— Exercise —
Tally the lines in the listing below that contain the string "woensdag", matching case exactly, and give only the number.

— Data shown —

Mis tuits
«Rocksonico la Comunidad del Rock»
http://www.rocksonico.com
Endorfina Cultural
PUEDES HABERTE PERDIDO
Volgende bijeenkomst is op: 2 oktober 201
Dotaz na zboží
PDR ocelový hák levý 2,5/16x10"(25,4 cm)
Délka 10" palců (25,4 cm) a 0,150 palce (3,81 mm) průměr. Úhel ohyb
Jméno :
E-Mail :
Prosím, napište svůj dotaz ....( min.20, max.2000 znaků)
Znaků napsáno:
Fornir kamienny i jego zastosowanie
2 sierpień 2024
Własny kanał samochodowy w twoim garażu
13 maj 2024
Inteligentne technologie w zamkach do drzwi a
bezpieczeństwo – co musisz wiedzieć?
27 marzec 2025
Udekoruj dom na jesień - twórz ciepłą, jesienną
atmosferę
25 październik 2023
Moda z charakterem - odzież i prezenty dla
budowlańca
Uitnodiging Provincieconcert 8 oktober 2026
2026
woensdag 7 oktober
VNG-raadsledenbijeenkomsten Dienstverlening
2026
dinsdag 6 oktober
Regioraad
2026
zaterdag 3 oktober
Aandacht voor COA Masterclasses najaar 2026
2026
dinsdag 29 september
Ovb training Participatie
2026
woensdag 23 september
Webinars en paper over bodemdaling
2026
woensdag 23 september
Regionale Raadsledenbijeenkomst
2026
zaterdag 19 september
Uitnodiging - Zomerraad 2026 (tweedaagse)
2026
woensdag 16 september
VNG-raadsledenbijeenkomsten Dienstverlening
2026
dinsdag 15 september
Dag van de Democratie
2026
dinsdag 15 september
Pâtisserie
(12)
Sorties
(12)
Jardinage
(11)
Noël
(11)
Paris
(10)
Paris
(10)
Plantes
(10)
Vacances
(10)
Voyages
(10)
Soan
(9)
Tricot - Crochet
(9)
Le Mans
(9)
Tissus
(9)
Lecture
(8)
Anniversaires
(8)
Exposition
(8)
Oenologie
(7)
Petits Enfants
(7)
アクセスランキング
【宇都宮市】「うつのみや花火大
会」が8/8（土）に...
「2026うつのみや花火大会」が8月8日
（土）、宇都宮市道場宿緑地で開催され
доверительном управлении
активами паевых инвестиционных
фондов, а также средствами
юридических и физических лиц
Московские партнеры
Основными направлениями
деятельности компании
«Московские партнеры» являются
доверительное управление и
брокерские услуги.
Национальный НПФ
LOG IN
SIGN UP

— Answer area —
4